Feby berjalan menuju kantin di rumah sakit setelah memilih menu makan siangnya dia mencari tempat duduk di kantin, saat sedang memilih tempat duduk dari tempatnya berdiri Feby tidak sengaja dia melihat Zahra dengan seorang laki-laki akhirnya yang dia putuskan untuk duduk di belakang kursi Zahra persis tanpa diketahui Zahra tentunya.
"Gimana sudah kamu dapatkan " suara lelaki.
"Gila kamu untung Fathar hilang ingatan kalau dia tidak hilang ingatan bisa habis aku dihajarnya" suara Zahra lirih.
"Biasa aja kali ngomongnya nggak usah dibikin begitu malah bikin orang curiga tahu, lagian orang juga tidak akan paham apa yang kita omongkan" ucap lelaki itu.

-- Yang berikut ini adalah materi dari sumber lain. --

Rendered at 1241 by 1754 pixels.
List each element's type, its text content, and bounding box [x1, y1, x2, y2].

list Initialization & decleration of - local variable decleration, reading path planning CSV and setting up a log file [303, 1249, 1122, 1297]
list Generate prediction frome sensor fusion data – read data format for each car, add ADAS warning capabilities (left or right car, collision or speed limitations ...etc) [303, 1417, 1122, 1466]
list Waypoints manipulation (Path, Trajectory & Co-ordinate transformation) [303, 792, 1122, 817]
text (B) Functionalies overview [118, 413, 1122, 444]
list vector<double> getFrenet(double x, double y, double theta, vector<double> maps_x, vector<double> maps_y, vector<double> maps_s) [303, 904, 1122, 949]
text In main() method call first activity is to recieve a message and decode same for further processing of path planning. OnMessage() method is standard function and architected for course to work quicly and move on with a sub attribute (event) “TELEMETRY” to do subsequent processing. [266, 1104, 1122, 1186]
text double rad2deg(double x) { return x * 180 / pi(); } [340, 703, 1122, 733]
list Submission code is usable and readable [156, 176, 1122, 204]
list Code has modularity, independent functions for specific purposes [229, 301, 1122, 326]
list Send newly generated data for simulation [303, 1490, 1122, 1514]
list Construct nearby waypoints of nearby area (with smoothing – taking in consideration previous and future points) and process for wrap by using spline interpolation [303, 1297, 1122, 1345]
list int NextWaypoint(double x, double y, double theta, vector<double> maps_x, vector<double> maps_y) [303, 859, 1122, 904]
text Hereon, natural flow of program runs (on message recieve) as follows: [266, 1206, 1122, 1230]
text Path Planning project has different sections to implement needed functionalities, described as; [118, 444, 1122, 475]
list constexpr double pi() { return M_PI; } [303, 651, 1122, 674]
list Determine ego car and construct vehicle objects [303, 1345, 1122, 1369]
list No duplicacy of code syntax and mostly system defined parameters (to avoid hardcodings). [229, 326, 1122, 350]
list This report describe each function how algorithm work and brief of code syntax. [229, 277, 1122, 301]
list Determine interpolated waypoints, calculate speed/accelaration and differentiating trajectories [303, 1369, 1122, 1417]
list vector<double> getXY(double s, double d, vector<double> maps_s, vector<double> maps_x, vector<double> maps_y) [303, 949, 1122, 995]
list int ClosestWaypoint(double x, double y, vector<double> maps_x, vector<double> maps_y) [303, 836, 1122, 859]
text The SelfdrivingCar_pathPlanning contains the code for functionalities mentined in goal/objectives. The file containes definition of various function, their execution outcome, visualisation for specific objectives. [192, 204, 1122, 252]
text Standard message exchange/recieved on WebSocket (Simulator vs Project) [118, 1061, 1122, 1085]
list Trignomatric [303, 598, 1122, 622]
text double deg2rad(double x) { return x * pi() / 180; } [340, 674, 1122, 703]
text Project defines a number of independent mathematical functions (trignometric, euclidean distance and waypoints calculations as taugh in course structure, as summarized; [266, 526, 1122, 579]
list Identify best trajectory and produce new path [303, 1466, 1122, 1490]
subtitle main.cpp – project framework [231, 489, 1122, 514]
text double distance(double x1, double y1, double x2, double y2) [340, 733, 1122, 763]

" waktu aku datang kesana pertama kali berniat menjenguk sesuai instruksi mu Fathar baru sadar, waktu dokter bertanya tentang namanya tentang orang yang ada di sama semua dia bisa menjawab dengan benar, tapi waktu dia ditanya kenapa bisa kecelakaan dia tidak bisa menjawab apa-apa."
"Berarti bener dong dia hilang ingatan" ucap sang lelaki.
"Tidak semua hilang waktu ditanya dia bekerja apa dia menjawab TIN AU bukan pilot pesawat komersial, setelah di tanya oleh semua anggota keluarga dia merasa masih menjadi TNI AU berdinas Lanud Husein Sastranegara (HSN), Bandung" ucap Zahra.
"Jadi gak ingat kalau pernah jadi pilot dan sudah berhenti menjadi TNI" ucap lelaki itu.
"Ya begitulah ia juga melupakan masa tugasnya di Lanuma Halim Perdanakusuma dan Lanud Padang (PDA), Padang" ucap Zahra.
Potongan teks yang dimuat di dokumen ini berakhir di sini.